On 15.01.20 16:39, Greg Kroah-Hartman wrote:
On Wed, Jan 15, 2020 at 04:33:14PM +0100, David Hildenbrand wrote:
This is the backport of the following fixes for 4.19-stable:
- a31b264c2b41 ("mm/memory_hotplug: make unregister_memory_block_under_nodes() never fail")
-- Turned out to not only be a cleanup but also a fix
Took the wrong one. It's d84f2f5a7552 ("drivers/base/node.c: simplify unregister_memory_block_under_nodes()")
- 2c91f8fc6c99 ("mm/memory_hotplug: fix try_offline_node()")
-- Automatic stable backport failed due to missing dependencies.
- feee6b298916 ("mm/memory_hotplug: shrink zones when offlining memory")
-- Was marked as stable 5.0+ due to the backport complexity,, but it's also relevant for 4.19/4.14. As I have to backport quite some cleanups already ...

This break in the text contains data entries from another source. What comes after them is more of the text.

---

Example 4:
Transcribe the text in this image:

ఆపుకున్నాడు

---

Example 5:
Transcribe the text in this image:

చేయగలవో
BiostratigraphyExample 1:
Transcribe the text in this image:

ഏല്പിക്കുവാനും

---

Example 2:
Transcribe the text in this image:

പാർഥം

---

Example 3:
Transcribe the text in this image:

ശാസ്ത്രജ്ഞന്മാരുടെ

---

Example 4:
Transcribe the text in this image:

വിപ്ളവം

To minimize manual code changes, I decided to pull in quite some cleanups. Still some manual code changes are necessary (indicated in the individual patches). Especially missing arm64 hot(un)plug, missing sub-section hotadd support, and missing unification of mm/hmm.c and kernel/memremap.c requires care.
Due to:
- 4e0d2e7ef14d ("mm, sparse: pass nid instead of pgdat to sparse_add_one_section()")
I need:
- afe9b36ca890 ("mm/memunmap: don't access uninitialized memmap in memunmap_pages()")
Please note that:
- 4c4b7f9ba948 ("mm/memory_hotplug: remove memory block devices before arch_remove_memory()")
Makes big (e.g., 32TB) machines boot up slower (e.g., 2h vs 10m). There is a performance fix in linux-next, but it does not seem to classify as a fix for current RC / stable.

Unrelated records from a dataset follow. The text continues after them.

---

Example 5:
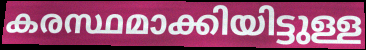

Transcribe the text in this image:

കരസ്ഥമാക്കിയിട്ടുള്ളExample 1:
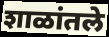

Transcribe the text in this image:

शाळांतले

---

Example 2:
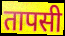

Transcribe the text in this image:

तापसी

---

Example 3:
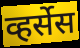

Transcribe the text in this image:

व्हर्सेस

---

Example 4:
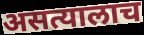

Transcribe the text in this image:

असत्यालाच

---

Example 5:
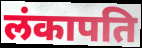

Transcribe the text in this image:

लंकापति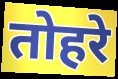
तोहरे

I did quite some testing with hot(un)plug, onlining/offlining of memory blocks and memory-less/CPU-less NUMA nodes under x86_64 - the same set of tests I run against upstream on a fairly regular basis. I compile-tested on PowerPC. I did not test any ZONE_DEVICE/HMM thingies.
Let's see what people think - it's a lot of patches. If we want this, then I can try to prepare a similar set for 4.4-stable.
What bug(s) are these trying to fix here?
All tackle memory unplug issues, especially when memory was never onlined (or onlining failed), paired with memory unplug. When trying to access garbage memmaps we crash the kernel (e.g., because the derviced pgdat pointer is broken)
d84f2f5a7552 ("drivers/base/node.c: simplify unregister_memory_block_under_nodes()")
-> https://lore.kernel.org/linux-mm/b2e31976-b07d-11e6-f806-f13f4619be4d@redhat...
"If the memory we are removing was never onlined, get_nid_for_pfn()->pfn_to_nid() will return garbage. Removing will succeed but links will remain in place. [...] We will trigger the BUG_ON(ret) in add_memory_resource(), because link_mem_sections() will return with -EEXIST."
2c91f8fc6c99 ("mm/memory_hotplug: fix try_offline_node()")
We might access garbage memmaps on memory unplug and trigger a crash on memory unplug, when trying to offline the node.
feee6b298916 ("mm/memory_hotplug: shrink zones when offlining memory")
Memory unplug will access garbage memmaps (resulting in crashes) and the zones might not get fixed up properly. Relevant when memory was never onlined, when memory blocks of a DIMM were onlined to different zones, or when memory blocks were re-onlined to different zones.
This backports the remaining "don't access uninitialized memmaps"-like fixes. The other ones, were already backported.
And why would 4.9 and 4.4 care about them?
The crashes can be trigger under 4.9 and 4.4. If we decide that we do not care, then this series can be dropped.